Depois das tragédias antinaturais que ceifaram vidas em Minas Gerais, Bahia e Rio de Janeiro, as chuvas torrenciais que caíram no Recife despejam no noticiário mais uma enxurrada de cadáveres e o costumeiro ramerrão das autoridades, que oferecem novas lamentações depois da reiteração de velhos fatos.
Numa evidência de que a democracia brasileira adoeceu, o presidente e o governador de Pernambuco não se dignaram de trocar um telefonema para unir esforços no socorro às vítimas. Preferiram trocar farpas.

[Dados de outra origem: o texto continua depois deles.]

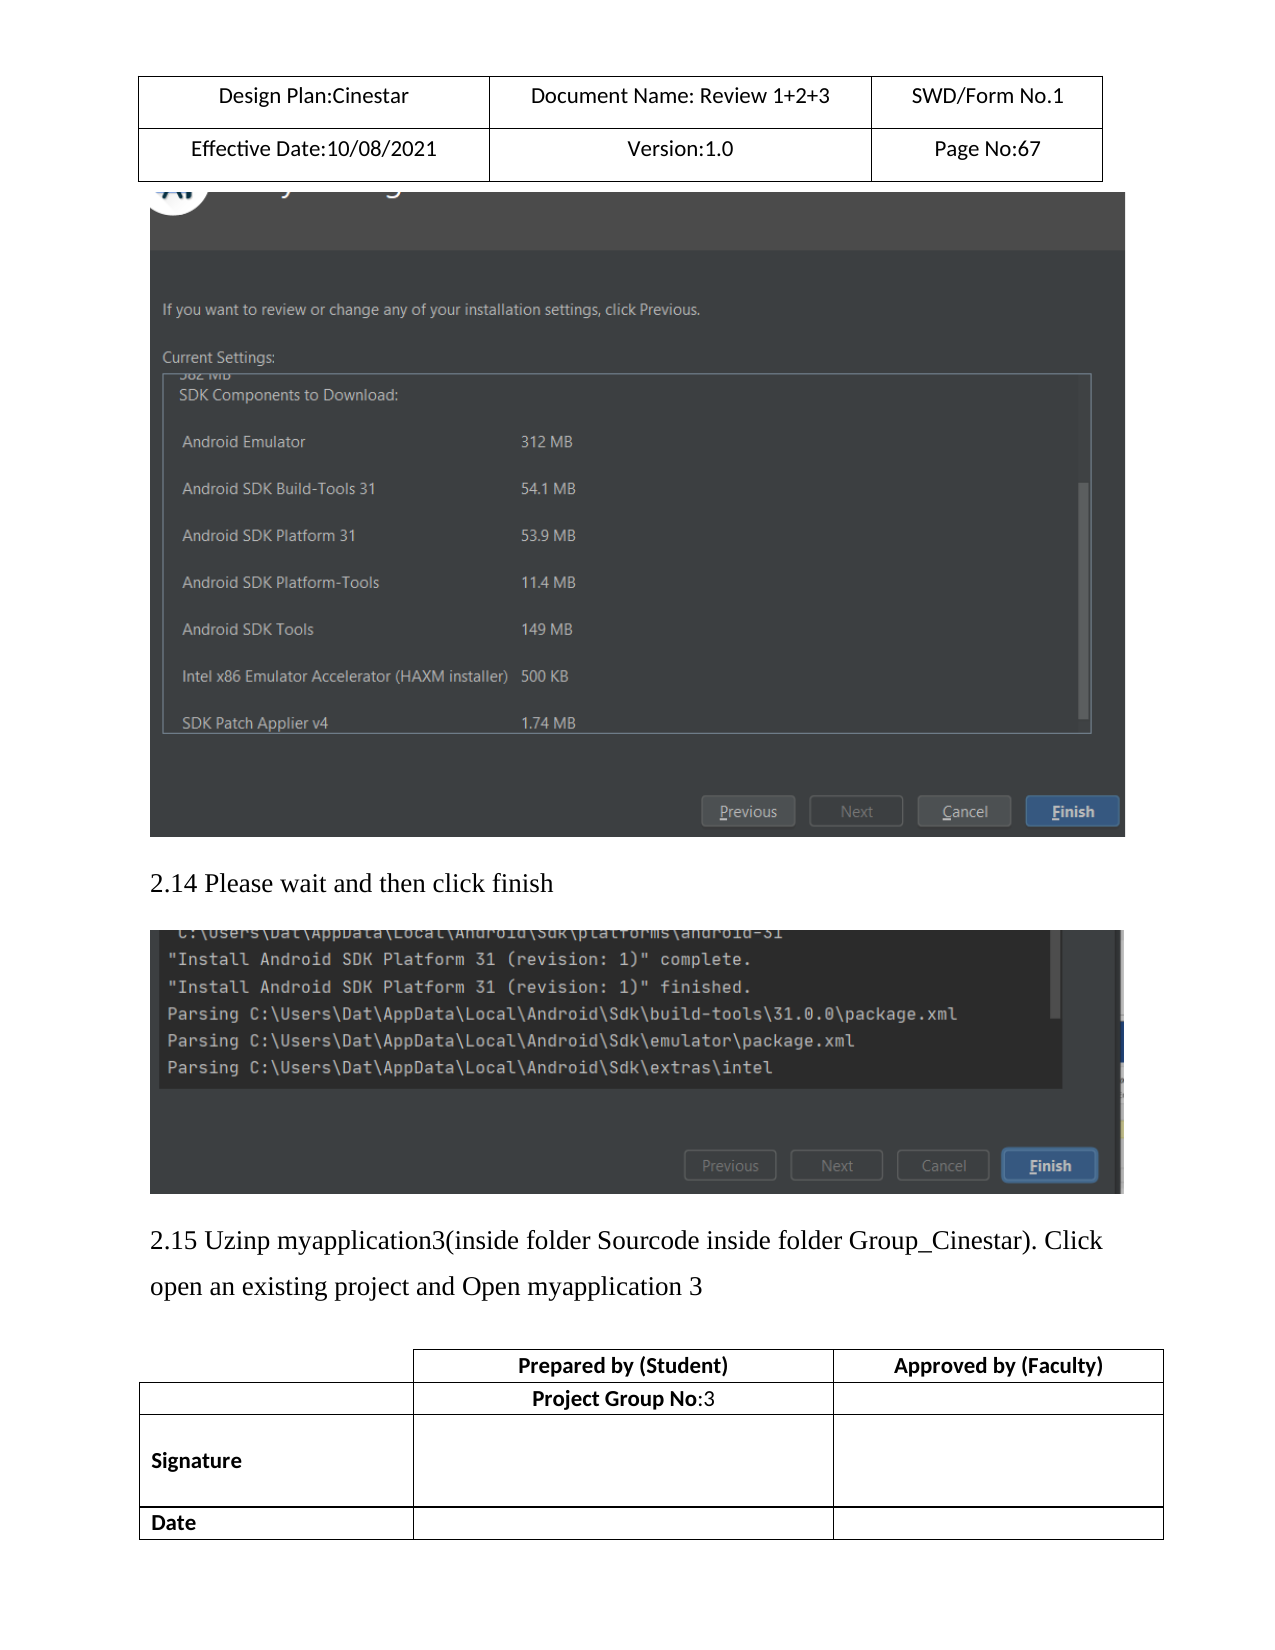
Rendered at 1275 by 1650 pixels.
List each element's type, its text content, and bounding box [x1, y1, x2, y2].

Paulo Câmara — que é do PSB e apoia Lula — queixou-se de não ter sido procurado por Bolsonaro, que criticou o desafeto por não ter tomado a iniciativa de procurá-lo.
O presidente passou por Recife sem sujar o sapato. Rodeado por meia dúzia de ministros, falou sobre as chuvas que produziram mais de nove dezenas de cadáveres com a naturalidade de quem comenta um fenômeno inevitável. Assiste-lhe razão quando diz que o Brasil tem seus problemas. O próprio Bolsonaro é um deles. Mas as pesquisas eleitorais sinalizam que, como a chuva, esse tipo de problema vai passar. Até Átila, o rei dos hunos, passava. A questão é que a grama não voltava a crescer.
O horror das enchentes é repetitivo justamente porque os desencontros de sucessivos governantes eternizam o flagelo. O interesse dos brasileiros em apuros está acima de qualquer diferença política, mas, a exemplo da morte, o chamado poder público chega pontualmente nas horas mais incertas para esclarecer à população que há males que vêm para pior.